§ Aim of the exercise:
Pull out each line of the records that contains the word "jederzeit", matching case exactly.

§ Records provided:

-- Opening Marker --

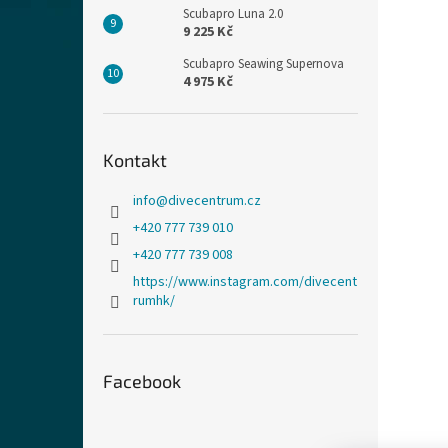
Scubapro Luna 2.0
9 225 Kč
Scubapro Seawing Supernova
4 975 Kč
Kontakt
info
@
divecentrum.cz
+420 777 739 010
+420 777 739 008
https://www.instagram.com/divecent
rumhk/
Facebook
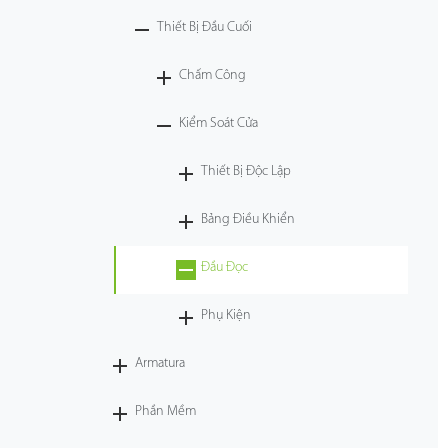
Thiết Bị Đầu Cuối
Công Nghệ
Chấm Công
Hỗ Trợ
Kiểm Soát Cửa
Thiết Bị Độc Lập
Bảng Điều Khiển
Đầu Đọc
Phụ Kiện
Armatura
Phần Mềm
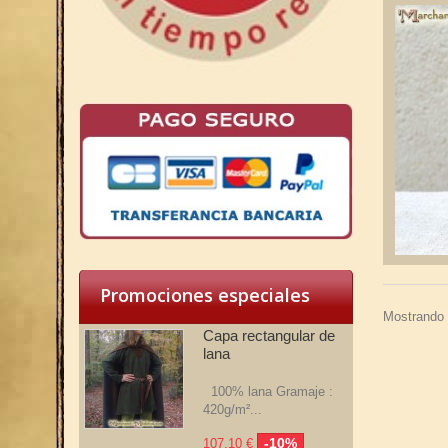
Promociones especiales
Mostrando 
Capa rectangular de
lana
100% lana Gramaje :
420g/m²...
-10%
107,10 €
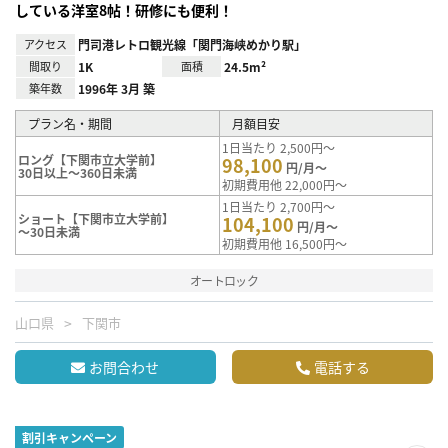
している洋室8帖！研修にも便利！
アクセス
門司港レトロ観光線「関門海峡めかり駅」
間取り
1K
面積
24.5m²
築年数
1996年 3月 築
プラン名・期間
月額目安
1日当たり 2,500円～
ロング【下関市立大学前】
98,100
円/月～
30日以上～360日未満
初期費用他 22,000円～
1日当たり 2,700円～
ショート【下関市立大学前】
104,100
円/月～
～30日未満
初期費用他 16,500円～
オートロック
山口県
下関市
お問合わせ
電話する
割引キャンペーン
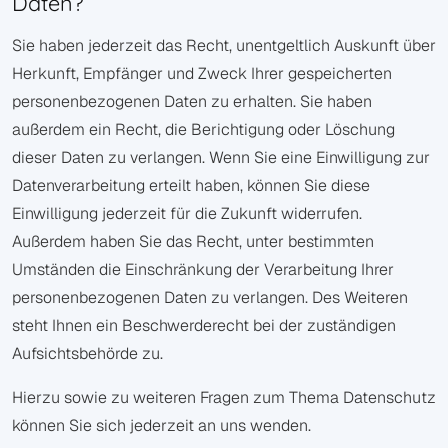
Daten?
Sie haben jederzeit das Recht, unentgeltlich Auskunft über
Herkunft, Empfänger und Zweck Ihrer gespeicherten
personenbezogenen Daten zu erhalten. Sie haben
außerdem ein Recht, die Berichtigung oder Löschung
dieser Daten zu verlangen. Wenn Sie eine Einwilligung zur
Datenverarbeitung erteilt haben, können Sie diese
Einwilligung jederzeit für die Zukunft widerrufen.
Außerdem haben Sie das Recht, unter bestimmten
Umständen die Einschränkung der Verarbeitung Ihrer
personenbezogenen Daten zu verlangen. Des Weiteren
steht Ihnen ein Beschwerderecht bei der zuständigen
Aufsichtsbehörde zu.
Hierzu sowie zu weiteren Fragen zum Thema Datenschutz
können Sie sich jederzeit an uns wenden.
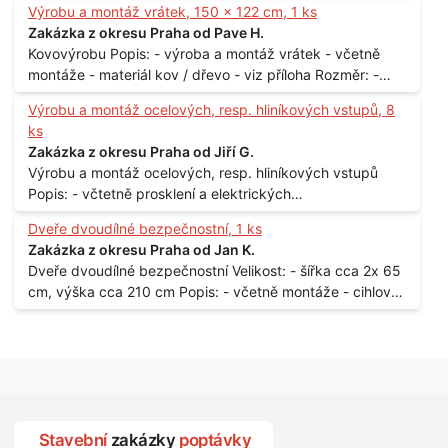
Výrobu a montáž vrátek, 150 x 122 cm, 1 ks
Praha
Zakázka z okresu Praha od Pave H.
Kovovýrobu Popis: - výroba a montáž vrátek - včetně
montáže - materiál kov / dřevo - viz příloha Rozměr: -
150 x 122 cm Lokalita: - Senohraby Nabídky na e-mail.
Výrobu a montáž ocelových, resp. hliníkových vstupů, 8
ks
Zakázka z okresu Praha od Jiří G.
Výrobu a montáž ocelových, resp. hliníkových vstupů
Popis: - včtetně prosklení a elektrických
samozamýkacích zámků pro panelový dům - jedná se o
Dveře dvoudílné bezpečnostní, 1 ks
vchodové dveře umístěné v zarámovaném a proskleném
Zakázka z okresu Praha od Jan K.
portálu - předmětem dodávky bude i demontáž
Dveře dvoudílné bezpečnostní Velikost: - šířka cca 2x 65
stávajících a už nevyhovujících prosklených,
cm, výška cca 210 cm Popis: - včetně montáže - cihlový
umělohmotných vstupů Množství: - 8 ks Lokalita: - 7, 9,
dům, 2. patro - vchod z chodby - rozměry bez zárubní
11, 13, Praha 10 Strašnice Termín: - III.Q. 2015 Je nutná
Počet: - 1 ks Lokalita: - Praha 7 - Holešovice
návštěva odpovědného pracovníka dodavatele k
zaměření, kalkulace ceny a termínu dodávky.
Stavební
zakázky
poptávky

-- Closing Marker --

§ Answer to this task:
Sie haben jederzeit das Recht, unentgeltlich Auskunft über
Einwilligung jederzeit für die Zukunft widerrufen.
können Sie sich jederzeit an uns wenden.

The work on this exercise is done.